Ils virent alors que l’affaire qui intéressait leur terrible collègue était une affaire d’illuminisme. Car le dossier de la duchesse de Bourbon se rapportait précisément aux relations de cette aristocrate avec Catherine Théot. Avec un instinct particulier aux hommes d’intrigue, ils entrevirent là le moyen de perdre dans l’opinion l’homme qu’ils redoutaient. Ils firent surveiller la Mère de Dieu et quelques-uns de leurs agents poussèrent même la curiosité jusqu’à se faire initier aux mystères et à donner à la prophétesse les cinq baisers de paix.

Poussèrent-ils plus loin l’artifice et engagèrent-ils la Mère de Dieu à correspondre avec le protecteur de l’Être suprême ? On l’a cru. Quoi qu’il en soit, quand le Comité donna l’ordre d’arrêter la Mère avec toute son église et dom Gerle, on trouva dans la paillasse de Catherine Théot le brouillon d’une lettre où Robespierre était appelé :

« Le fils de l’Être suprême, le verbe de l’Éternel, le rédempteur du genre humain, le messie désigné par les prophètes. »

L’intrigue avait été bien menée. L’Incorruptible était compromis dans l’affaire d’une mystique contre-révolutionnaire. Le procès était à la veille d’être jugé.

Vilate en parla à Robespierre :

— Le tribunal révolutionnaire, lui dit-il, s’égayera demain à l’affaire de la Mère de Dieu.

Surpris, il répondit :

— Comment ? Êtes-vous sûr ?

Et il ajouta avec colère :

— Des conspirations chimériques pour en cacher de réelles.

Le tribunal était dans sa main. Il put arrêter l’affaire et Catherine Théot mourut en prison. Mais il en transpira quelque chose, et ce fut un ridicule qui contribua à la perte du dictateur.

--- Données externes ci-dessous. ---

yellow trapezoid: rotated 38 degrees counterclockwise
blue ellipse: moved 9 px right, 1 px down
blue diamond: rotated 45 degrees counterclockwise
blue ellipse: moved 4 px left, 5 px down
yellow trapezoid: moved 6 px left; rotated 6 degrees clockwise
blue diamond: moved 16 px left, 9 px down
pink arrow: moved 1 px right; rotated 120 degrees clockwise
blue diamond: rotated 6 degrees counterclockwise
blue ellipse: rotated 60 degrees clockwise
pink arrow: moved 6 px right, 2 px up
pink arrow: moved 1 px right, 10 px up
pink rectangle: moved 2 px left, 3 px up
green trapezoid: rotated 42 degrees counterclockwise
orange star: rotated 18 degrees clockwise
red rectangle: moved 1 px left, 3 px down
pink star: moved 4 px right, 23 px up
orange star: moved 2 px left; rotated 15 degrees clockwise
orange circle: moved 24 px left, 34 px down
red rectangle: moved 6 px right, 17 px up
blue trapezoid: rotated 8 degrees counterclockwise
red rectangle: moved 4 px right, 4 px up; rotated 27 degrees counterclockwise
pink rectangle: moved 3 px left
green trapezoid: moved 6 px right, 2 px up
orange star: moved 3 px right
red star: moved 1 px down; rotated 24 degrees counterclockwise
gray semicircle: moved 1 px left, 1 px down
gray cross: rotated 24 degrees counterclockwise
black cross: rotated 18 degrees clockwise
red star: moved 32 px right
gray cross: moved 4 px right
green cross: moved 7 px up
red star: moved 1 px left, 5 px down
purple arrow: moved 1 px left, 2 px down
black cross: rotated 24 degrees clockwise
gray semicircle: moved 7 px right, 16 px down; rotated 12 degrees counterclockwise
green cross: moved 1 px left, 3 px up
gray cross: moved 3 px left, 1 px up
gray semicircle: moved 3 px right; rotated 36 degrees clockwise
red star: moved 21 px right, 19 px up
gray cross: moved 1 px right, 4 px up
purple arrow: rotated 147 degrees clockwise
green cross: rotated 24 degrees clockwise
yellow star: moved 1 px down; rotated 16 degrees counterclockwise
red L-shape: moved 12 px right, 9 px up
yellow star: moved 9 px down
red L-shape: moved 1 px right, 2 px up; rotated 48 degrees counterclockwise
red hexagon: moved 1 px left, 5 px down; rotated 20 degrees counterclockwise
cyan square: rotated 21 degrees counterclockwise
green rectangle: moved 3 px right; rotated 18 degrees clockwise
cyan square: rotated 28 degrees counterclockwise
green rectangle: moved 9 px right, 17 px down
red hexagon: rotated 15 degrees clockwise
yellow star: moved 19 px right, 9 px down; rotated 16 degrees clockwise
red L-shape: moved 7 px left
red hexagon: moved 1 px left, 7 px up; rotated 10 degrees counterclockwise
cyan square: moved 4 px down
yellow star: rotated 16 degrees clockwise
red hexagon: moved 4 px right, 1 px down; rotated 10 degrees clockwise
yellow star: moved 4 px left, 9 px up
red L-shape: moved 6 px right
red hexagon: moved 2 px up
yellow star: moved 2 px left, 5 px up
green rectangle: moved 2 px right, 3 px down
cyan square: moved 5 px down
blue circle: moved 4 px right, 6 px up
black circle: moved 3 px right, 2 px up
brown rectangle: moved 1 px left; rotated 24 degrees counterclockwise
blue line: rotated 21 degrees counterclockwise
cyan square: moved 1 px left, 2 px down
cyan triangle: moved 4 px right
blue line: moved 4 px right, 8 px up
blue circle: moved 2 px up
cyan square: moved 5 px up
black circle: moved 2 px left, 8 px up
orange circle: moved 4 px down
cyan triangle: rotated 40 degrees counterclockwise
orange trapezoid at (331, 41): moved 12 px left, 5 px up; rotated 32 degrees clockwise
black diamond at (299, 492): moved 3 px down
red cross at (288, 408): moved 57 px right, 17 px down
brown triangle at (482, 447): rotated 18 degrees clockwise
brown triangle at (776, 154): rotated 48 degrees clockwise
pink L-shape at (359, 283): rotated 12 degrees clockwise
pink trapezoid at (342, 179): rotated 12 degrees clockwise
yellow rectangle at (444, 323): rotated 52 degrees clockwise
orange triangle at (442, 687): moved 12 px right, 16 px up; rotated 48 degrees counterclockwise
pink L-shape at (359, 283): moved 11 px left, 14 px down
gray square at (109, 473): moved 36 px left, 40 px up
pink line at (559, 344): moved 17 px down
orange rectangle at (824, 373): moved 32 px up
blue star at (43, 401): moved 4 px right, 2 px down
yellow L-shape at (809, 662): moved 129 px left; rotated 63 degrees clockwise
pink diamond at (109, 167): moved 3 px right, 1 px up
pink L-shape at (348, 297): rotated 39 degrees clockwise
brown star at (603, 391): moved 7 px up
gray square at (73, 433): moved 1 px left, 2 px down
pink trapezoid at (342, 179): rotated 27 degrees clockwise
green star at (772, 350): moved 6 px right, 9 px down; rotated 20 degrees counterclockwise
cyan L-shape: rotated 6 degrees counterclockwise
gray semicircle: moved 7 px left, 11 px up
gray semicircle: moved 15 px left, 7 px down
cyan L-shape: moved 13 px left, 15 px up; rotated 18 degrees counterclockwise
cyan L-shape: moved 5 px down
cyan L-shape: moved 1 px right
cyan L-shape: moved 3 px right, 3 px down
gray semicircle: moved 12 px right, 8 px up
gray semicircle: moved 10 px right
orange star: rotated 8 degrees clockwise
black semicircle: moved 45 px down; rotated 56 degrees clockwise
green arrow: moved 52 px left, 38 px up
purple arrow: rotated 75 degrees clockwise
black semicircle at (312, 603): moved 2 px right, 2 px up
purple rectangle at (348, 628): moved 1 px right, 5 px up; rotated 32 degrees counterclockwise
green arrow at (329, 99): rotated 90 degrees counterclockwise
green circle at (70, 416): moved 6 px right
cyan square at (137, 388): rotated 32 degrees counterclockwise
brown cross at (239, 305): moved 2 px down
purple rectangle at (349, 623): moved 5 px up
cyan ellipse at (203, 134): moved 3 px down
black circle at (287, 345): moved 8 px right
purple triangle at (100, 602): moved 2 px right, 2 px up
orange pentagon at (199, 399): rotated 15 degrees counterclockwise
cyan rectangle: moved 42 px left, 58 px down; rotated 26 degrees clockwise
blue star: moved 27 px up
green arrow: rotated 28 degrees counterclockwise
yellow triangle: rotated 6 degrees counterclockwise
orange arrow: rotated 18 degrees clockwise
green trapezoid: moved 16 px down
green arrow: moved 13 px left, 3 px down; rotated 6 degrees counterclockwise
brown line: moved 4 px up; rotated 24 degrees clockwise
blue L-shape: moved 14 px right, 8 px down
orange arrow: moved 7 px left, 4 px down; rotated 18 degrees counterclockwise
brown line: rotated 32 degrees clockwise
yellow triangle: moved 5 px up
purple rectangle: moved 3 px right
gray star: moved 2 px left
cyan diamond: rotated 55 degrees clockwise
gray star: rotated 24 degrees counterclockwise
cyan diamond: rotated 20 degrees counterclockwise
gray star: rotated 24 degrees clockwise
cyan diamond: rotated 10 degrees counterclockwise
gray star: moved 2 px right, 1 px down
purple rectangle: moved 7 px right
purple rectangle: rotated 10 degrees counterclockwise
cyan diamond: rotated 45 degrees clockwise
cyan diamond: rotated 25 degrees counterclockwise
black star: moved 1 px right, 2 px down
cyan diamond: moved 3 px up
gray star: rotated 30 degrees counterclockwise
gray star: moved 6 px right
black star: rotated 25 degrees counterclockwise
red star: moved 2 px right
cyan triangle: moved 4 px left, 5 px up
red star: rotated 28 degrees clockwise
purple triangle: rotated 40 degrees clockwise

Ce récit, dont nous n’avons pas dissimulé les incertitudes, peut servir de prologue à l’instructive histoire du culte de l’Être suprême que nous résumerons la prochaine fois d’après le livre substantiel de M. F.-A. Aulard.

29 mai 1892.
  1. À propos d’un livre de F.-A. Aulard : Le Culte de la Raison et le Culte de l’Être suprême, 1892.